The Office of Lawyer Regulation charged Benjamin Harris last year with four counts of misconduct stemming from his handling of an Oconto County couple’s lawsuit against an investment adviser. Among other things, the OLR alleges that Harris had failed to provide competent representation, lied to clients in a letter, failed to hold in trust the $5,000 advanced fee the couple had paid him and had paid himself half of that money the day after without having done any work on the matter and without notifying the couple.

The OLR had sought a six-month suspension of Harris’ law license.

But the court-appointed referee in the case, Richard Ninneman, recommended that the Wisconsin Supreme Court dismiss three of the four counts of misconduct and that Harris instead be publicly reprimanded for the remaining trust-account rule violation.

In making that recommendation, the referee found that the OLR had failed to meet its burden of proving that Harris had provided incompetent legal services to the couple and that his actions during the representation were fraudulent and deceitful.

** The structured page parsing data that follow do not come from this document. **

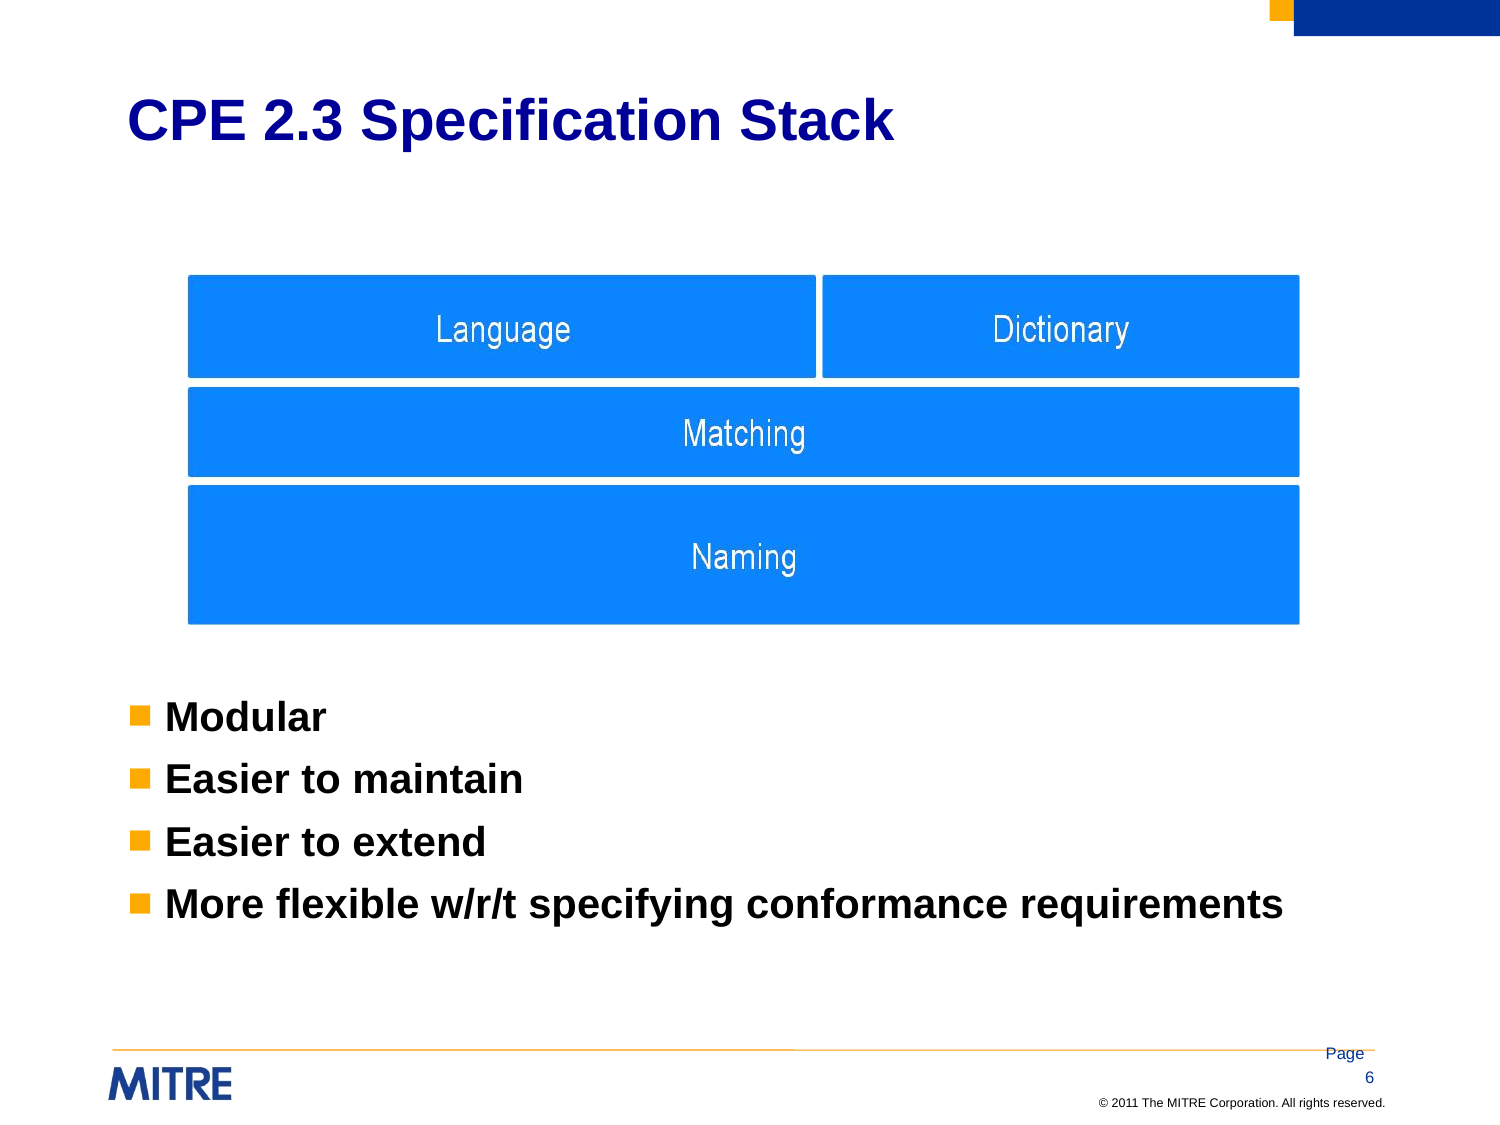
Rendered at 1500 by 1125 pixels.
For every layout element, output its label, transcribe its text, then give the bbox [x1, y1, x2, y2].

slide_number Page 6 [1301, 1049, 1390, 1076]
picture [103, 1064, 236, 1106]
picture [187, 274, 1301, 626]
list Modular Easier to maintain Easier to extend More flexible w/r/t specifying conformance requirements [112, 623, 1376, 1038]
title CPE 2.3 Specification Stack [112, 45, 1375, 200]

Ninneman noted that his recommendation takes into account Harris’ disciplinary history, which includes two private reprimands, one public reprimand and two licenses suspension. It also takes into account Harris’s testifying that he had paid full restitution to the couple and that he had plans to practice at the Mequon-based Weiss Law Office, where his work would neither give him access to client trust accounts nor require him to negotiate or sign fee agreements. The firm’s founder, Monte Weiss, is representing Harris in the matter, according to court records.

Harris and the OLR have until June 14 to appeal Ninneman’s recommendations. Should they choose to do so, the matter would be reviewed by the Wisconsin Supreme Court.